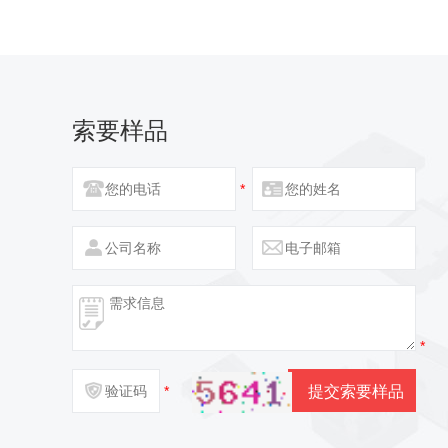
索要样品
*
*
*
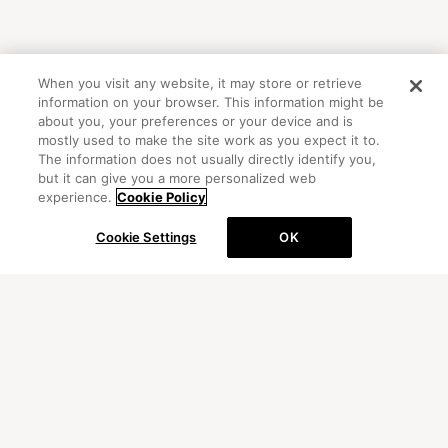
When you visit any website, it may store or retrieve
information on your browser. This information might be
about you, your preferences or your device and is
mostly used to make the site work as you expect it to.
The information does not usually directly identify you,
but it can give you a more personalized web
experience.
Cookie Policy
OFFICIAL ACCOUNT
Cookie Settings
OK
初めての方向けガイド
FAQ
お問い合わせ
プライバシーポリシー
サイトマップ
Cookie Settings
©Peanuts Worldwide LLC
┄┄┄┄┄┄┄┄┄┄
- To-do item -
Count how many lines in the data above hold "your", and give that number by itself.

- Answer section -
2